NetCDF files are often encountered in collections, e.g., with different files
corresponding to different model runs. xarray can straightforwardly combine such
files into a single Dataset by making use of :py:func:`~xarray.concat`.

.. note::

    Version 0.5 includes support for manipulating datasets that
    don't fit into memory with dask_. If you have dask installed, you can open
    multiple files simultaneously using :py:func:`~xarray.open_mfdataset`::

        xr.open_mfdataset('my/files/*.nc')

    This function automatically concatenates and merges multiple files into a
    single xarray dataset.
    It is the recommended way to open multiple files with xarray.
    For more details, see :ref:`dask.io` and a `blog post`_ by Stephan Hoyer.

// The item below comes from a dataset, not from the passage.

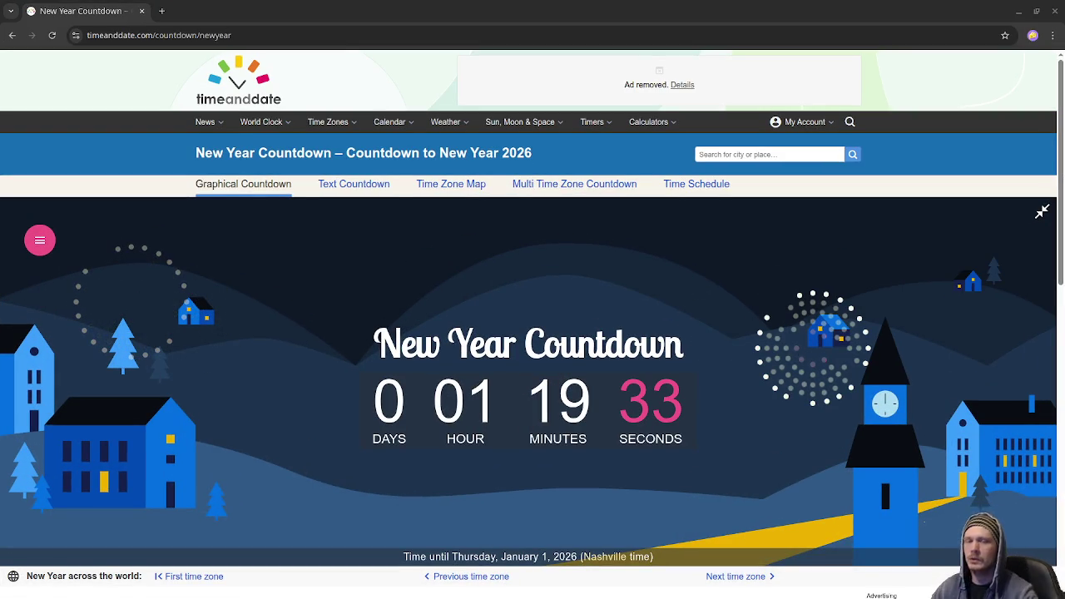
Replace 'typeracer' with 'typer.io' in the Play games line, then bring the countdown back
key("alt+Tab")
double_click(631, 371)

.. _dask: http://dask.pydata.org
.. _blog post: http://stephanhoyer.com/2015/06/11/xray-dask-out-of-core-labeled-arrays/

For example, here's how we could approximate ``MFDataset`` from the netCDF4
library::

    from glob import glob
    import xarray as xr

    def read_netcdfs(files, dim):
        # glob expands paths with * to a list of files, like the unix shell
        paths = sorted(glob(files))
        datasets = [xr.open_dataset(p) for p in paths]
        combined = xr.concat(dataset, dim)
        return combined

    combined = read_netcdfs('/all/my/files/*.nc', dim='time')

This function will work in many cases, but it's not very robust. First, it
never closes files, which means it will fail one you need to load more than
a few thousands file. Second, it assumes that you want all the data from each
file and that it can all fit into memory. In many situations, you only need
a small subset or an aggregated summary of the data from each file.

Here's a slightly more sophisticated example of how to remedy these
deficiencies::

    def read_netcdfs(files, dim, transform_func=None):
        def process_one_path(path):
            # use a context manager, to ensure the file gets closed after use
            with xr.open_dataset(path) as ds:
                # transform_func should do some sort of selection or
                # aggregation
                if transform_func is not None:
                    ds = transform_func(ds)
                # load all data from the transformed dataset, to ensure we can
                # use it after closing each original file
                ds.load()
                return ds

        paths = sorted(glob(files))
        datasets = [process_one_path(p) for p in paths]
        combined = xr.concat(datasets, dim)
        return combined

    # here we suppose we only care about the combined mean of each file;
    # you might also use indexing operations like .sel to subset datasets
    combined = read_netcdfs('/all/my/files/*.nc', dim='time',
                            transform_func=lambda ds: ds.mean())

This pattern works well and is very robust. We've used similar code to process
tens of thousands of files constituting 100s of GB of data.